Text-based design files:
● ● ● ●

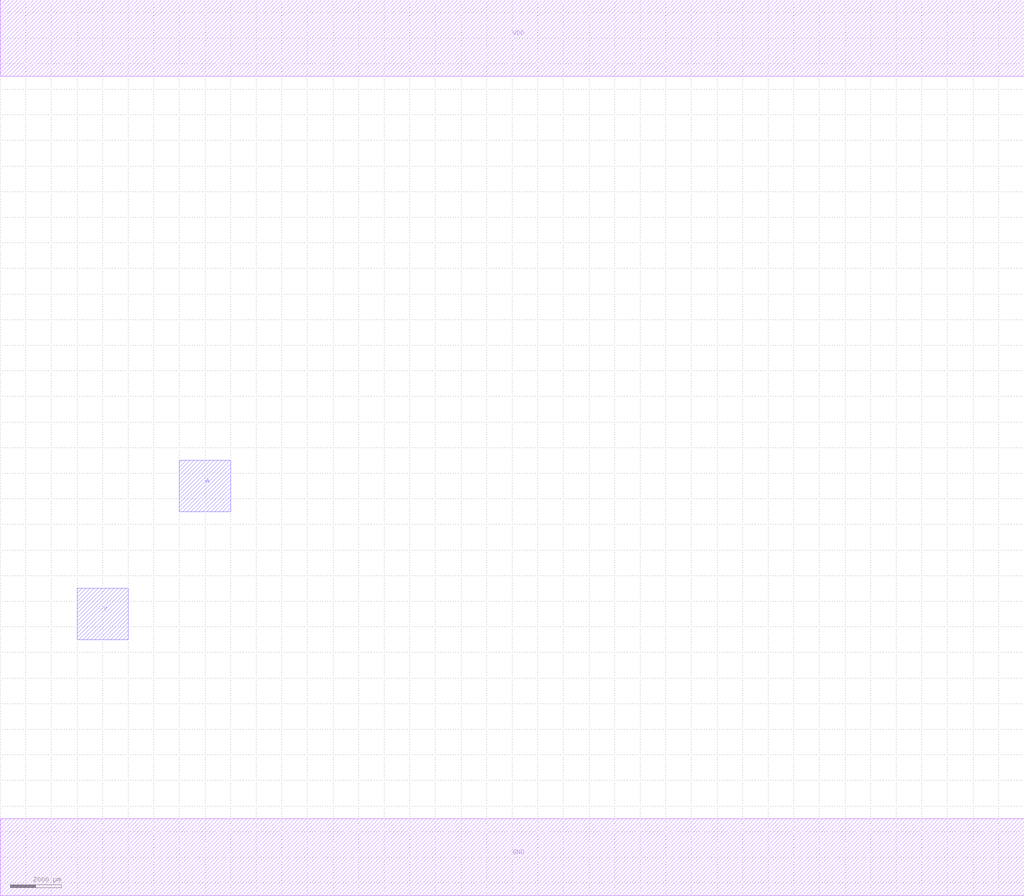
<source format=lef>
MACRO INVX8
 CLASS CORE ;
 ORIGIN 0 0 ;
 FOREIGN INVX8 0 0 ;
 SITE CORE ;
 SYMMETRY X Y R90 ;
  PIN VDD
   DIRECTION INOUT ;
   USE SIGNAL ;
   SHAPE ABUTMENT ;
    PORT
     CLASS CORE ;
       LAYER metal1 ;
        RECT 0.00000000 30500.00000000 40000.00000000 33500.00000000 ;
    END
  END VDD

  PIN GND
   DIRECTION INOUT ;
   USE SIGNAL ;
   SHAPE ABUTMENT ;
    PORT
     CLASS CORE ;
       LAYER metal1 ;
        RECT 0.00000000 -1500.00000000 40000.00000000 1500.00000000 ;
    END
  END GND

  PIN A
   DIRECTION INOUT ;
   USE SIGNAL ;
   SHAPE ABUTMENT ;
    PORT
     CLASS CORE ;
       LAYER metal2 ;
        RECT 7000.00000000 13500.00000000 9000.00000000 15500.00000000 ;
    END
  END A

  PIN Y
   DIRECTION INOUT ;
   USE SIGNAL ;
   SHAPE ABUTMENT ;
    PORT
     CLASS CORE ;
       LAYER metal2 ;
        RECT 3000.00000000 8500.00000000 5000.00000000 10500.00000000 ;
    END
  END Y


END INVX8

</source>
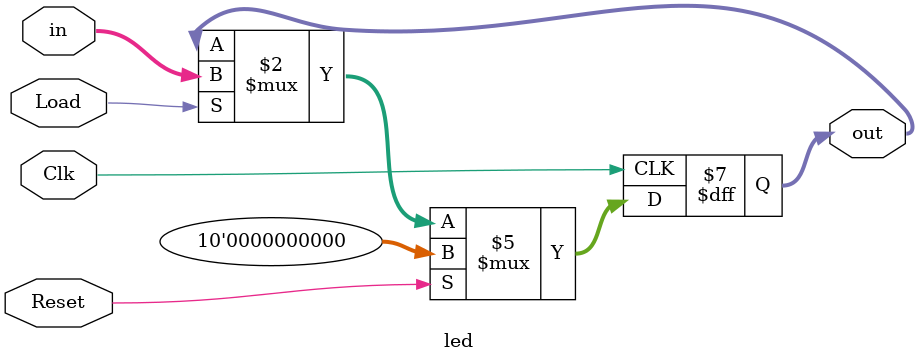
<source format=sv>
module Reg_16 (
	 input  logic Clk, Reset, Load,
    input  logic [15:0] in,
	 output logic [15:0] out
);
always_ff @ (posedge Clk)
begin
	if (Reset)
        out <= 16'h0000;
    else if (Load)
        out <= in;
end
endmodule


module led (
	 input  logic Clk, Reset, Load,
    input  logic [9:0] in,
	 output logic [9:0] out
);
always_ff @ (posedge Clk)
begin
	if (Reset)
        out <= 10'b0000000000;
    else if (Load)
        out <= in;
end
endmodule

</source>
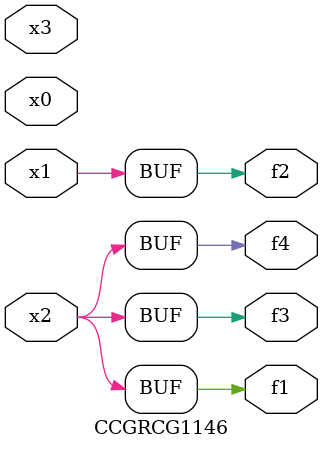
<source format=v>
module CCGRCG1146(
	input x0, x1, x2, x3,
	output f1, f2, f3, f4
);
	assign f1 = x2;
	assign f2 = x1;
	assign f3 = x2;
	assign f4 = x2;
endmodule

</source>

● ● ● ●

### [Exercise details]
Write the data above out again exactly, every line of it, and exclude the pictures.

### [Answer space]
<source format=lef>
MACRO INVX8
 CLASS CORE ;
 ORIGIN 0 0 ;
 FOREIGN INVX8 0 0 ;
 SITE CORE ;
 SYMMETRY X Y R90 ;
  PIN VDD
   DIRECTION INOUT ;
   USE SIGNAL ;
   SHAPE ABUTMENT ;
    PORT
     CLASS CORE ;
       LAYER metal1 ;
        RECT 0.00000000 30500.00000000 40000.00000000 33500.00000000 ;
    END
  END VDD

  PIN GND
   DIRECTION INOUT ;
   USE SIGNAL ;
   SHAPE ABUTMENT ;
    PORT
     CLASS CORE ;
       LAYER metal1 ;
        RECT 0.00000000 -1500.00000000 40000.00000000 1500.00000000 ;
    END
  END GND

  PIN A
   DIRECTION INOUT ;
   USE SIGNAL ;
   SHAPE ABUTMENT ;
    PORT
     CLASS CORE ;
       LAYER metal2 ;
        RECT 7000.00000000 13500.00000000 9000.00000000 15500.00000000 ;
    END
  END A

  PIN Y
   DIRECTION INOUT ;
   USE SIGNAL ;
   SHAPE ABUTMENT ;
    PORT
     CLASS CORE ;
       LAYER metal2 ;
        RECT 3000.00000000 8500.00000000 5000.00000000 10500.00000000 ;
    END
  END Y


END INVX8

</source>
<source format=sv>
module Reg_16 (
	 input  logic Clk, Reset, Load,
    input  logic [15:0] in,
	 output logic [15:0] out
);
always_ff @ (posedge Clk)
begin
	if (Reset)
        out <= 16'h0000;
    else if (Load)
        out <= in;
end
endmodule


module led (
	 input  logic Clk, Reset, Load,
    input  logic [9:0] in,
	 output logic [9:0] out
);
always_ff @ (posedge Clk)
begin
	if (Reset)
        out <= 10'b0000000000;
    else if (Load)
        out <= in;
end
endmodule

</source>
<source format=v>
module CCGRCG1146(
	input x0, x1, x2, x3,
	output f1, f2, f3, f4
);
	assign f1 = x2;
	assign f2 = x1;
	assign f3 = x2;
	assign f4 = x2;
endmodule

</source>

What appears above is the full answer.